Trump nominates Michigan’s Cella as ambassador to Fiji

Melissa Nann Burke
Detroit News Washington Bureau

Washington — President Donald Trump intends to nominate the Michigan consultant who helped coordinate Catholic outreach for Trump’s campaign to be ambassador to Fiji and four other south and central Pacific island nations, the White House said Tuesday.

If approved by the Senate, Joseph Cella would serve as ambassador to Fiji, an archipelago of more than 300 islands northeast of New Zealand, as well as the Republics of Kiribati and Nauru, the Kingdom of Tonga, and Tuvalu.

Cella, 48, was raised in the City of Richmond in Macomb County, graduated from Hillsdale College and lives outside Ann Arbor in Augusta Township in Washtenaw County.

Cella led the Trump campaign’s Catholic advisory council during the 2016 election, and he founded the National Catholic Prayer Breakfast in 2004.
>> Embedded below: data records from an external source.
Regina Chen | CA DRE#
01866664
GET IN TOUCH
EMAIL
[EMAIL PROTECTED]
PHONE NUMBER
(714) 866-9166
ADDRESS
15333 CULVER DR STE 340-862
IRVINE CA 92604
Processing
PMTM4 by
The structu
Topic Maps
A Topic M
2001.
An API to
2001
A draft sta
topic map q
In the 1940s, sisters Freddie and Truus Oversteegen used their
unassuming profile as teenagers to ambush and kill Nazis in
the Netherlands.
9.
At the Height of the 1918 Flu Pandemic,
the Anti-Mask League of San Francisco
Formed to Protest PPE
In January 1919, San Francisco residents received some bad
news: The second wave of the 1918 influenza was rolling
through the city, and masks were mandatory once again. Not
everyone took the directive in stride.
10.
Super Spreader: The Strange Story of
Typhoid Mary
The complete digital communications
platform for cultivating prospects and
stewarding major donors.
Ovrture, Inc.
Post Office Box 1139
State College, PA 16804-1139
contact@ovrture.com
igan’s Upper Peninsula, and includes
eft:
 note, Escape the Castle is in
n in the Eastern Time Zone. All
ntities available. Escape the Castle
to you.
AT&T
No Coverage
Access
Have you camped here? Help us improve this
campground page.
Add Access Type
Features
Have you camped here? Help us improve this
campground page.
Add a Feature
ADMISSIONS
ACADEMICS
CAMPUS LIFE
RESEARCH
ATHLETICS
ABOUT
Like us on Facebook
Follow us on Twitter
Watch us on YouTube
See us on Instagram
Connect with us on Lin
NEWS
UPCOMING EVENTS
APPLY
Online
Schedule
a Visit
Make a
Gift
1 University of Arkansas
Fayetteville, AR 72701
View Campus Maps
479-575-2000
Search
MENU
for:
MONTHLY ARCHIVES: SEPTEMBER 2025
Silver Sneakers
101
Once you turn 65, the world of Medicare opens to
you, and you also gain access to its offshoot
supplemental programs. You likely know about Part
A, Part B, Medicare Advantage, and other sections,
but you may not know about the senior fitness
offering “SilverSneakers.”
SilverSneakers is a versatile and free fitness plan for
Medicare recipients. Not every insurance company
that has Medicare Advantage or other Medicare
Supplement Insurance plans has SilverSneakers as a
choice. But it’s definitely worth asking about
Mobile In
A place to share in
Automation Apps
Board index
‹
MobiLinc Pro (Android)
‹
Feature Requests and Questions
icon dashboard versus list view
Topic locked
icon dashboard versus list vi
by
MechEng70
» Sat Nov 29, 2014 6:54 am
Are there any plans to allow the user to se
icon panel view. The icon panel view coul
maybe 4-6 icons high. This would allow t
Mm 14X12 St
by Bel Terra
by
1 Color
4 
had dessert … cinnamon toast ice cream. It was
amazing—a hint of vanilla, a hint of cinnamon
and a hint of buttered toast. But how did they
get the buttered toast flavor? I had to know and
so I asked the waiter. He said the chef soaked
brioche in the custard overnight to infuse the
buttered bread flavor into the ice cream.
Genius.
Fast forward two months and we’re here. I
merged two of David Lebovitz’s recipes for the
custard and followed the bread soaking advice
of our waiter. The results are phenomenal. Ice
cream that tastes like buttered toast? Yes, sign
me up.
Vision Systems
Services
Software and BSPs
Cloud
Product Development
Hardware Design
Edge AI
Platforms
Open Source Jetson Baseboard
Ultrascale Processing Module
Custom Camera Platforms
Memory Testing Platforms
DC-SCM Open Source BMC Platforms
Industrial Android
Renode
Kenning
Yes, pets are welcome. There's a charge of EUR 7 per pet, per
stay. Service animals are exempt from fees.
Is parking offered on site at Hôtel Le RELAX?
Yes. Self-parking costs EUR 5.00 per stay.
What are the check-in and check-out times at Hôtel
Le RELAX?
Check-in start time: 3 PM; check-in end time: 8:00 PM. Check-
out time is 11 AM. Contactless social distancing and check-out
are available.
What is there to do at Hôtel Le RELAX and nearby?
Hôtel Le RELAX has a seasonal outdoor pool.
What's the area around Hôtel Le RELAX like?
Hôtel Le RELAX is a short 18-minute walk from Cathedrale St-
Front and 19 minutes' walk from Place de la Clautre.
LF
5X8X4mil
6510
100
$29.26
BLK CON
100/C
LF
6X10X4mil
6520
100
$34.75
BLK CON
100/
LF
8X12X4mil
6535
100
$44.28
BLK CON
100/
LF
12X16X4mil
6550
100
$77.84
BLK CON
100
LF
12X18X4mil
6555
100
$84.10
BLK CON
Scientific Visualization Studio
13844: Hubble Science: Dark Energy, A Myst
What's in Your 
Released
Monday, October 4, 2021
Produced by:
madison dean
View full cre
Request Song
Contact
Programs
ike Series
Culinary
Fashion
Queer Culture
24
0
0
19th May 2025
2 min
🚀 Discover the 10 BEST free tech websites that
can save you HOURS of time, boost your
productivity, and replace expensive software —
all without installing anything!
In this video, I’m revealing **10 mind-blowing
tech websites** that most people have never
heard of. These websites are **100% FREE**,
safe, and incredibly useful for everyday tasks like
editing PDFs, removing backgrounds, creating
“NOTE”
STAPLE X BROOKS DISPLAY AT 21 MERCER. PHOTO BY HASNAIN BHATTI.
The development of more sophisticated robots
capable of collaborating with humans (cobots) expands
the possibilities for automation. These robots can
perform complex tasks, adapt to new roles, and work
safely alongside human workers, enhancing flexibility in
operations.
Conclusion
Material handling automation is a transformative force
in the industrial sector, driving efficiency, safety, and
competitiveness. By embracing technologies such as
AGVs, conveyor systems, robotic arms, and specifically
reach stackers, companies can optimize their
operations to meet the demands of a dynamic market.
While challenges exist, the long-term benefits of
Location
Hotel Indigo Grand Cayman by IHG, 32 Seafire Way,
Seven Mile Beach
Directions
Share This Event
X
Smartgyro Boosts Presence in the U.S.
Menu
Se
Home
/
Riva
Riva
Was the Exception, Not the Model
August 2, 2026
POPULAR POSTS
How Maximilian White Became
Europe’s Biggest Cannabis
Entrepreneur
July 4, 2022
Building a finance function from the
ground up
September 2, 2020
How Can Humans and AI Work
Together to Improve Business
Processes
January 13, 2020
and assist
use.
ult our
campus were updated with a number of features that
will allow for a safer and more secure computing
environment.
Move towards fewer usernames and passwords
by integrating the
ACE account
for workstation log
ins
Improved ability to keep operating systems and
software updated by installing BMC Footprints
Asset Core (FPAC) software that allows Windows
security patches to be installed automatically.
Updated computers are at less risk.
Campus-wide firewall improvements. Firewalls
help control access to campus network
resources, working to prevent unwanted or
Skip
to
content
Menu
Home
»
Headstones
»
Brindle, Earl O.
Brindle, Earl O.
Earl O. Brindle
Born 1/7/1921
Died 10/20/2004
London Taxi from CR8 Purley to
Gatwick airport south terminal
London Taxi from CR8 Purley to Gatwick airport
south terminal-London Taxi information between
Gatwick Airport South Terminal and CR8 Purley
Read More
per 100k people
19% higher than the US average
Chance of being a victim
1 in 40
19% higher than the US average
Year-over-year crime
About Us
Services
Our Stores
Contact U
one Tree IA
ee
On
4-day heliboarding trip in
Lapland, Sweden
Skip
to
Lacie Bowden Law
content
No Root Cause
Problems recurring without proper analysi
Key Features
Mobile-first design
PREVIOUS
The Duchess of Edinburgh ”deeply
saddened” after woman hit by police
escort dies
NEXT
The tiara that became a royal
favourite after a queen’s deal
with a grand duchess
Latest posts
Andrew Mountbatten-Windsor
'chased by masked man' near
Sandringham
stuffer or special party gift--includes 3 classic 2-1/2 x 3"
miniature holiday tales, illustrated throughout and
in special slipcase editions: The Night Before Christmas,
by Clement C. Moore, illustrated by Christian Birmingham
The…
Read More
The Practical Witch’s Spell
He has served as principal of a consulting firm, the Pontifex Group, since 2010 and co-founded the Catholic advocacy organization Catholic Vote, which has grown to more than 700,000 members, according to a White House biography.

A decade ago, Cella was working on Capitol Hill as a staffer for former U.S. Rep. Thad McCotter, a Michigan Republican, and later as a senior adviser to the House Republican Steering Committee and Republican Policy Committee.

Cella wasn’t always been a Trump supporter. During the presidential primaries, he signed onto an open letter in March 2016 with other Catholic leaders who called Trump “manifestly unfit to be president of the United States,” citing his “vulgarity,” his appeals to racial and ethnic fears, and questioning his commitment to ending abortion.

The group urged fellow Catholics and citizens to reject Trump’s candidacy for the GOP nomination.

Cella later told America magazine that he had “a sincere change of heart and mind,” with his concerns allayed in part by Trump's pledge to appoint anti-abortion judges.

“Mr. Trump has promised to appoint justices in the mold of great Catholic jurist and thinker Antonin Scalia,” Cella told America in September 2016.

“Hillary Clinton has promised to do just the opposite, and that will have far reaching and long-lasting implications for the Catholic Church and the lay faithful, on everything from pro-life issues to religious liberty to health care in ways we can’t fathom.”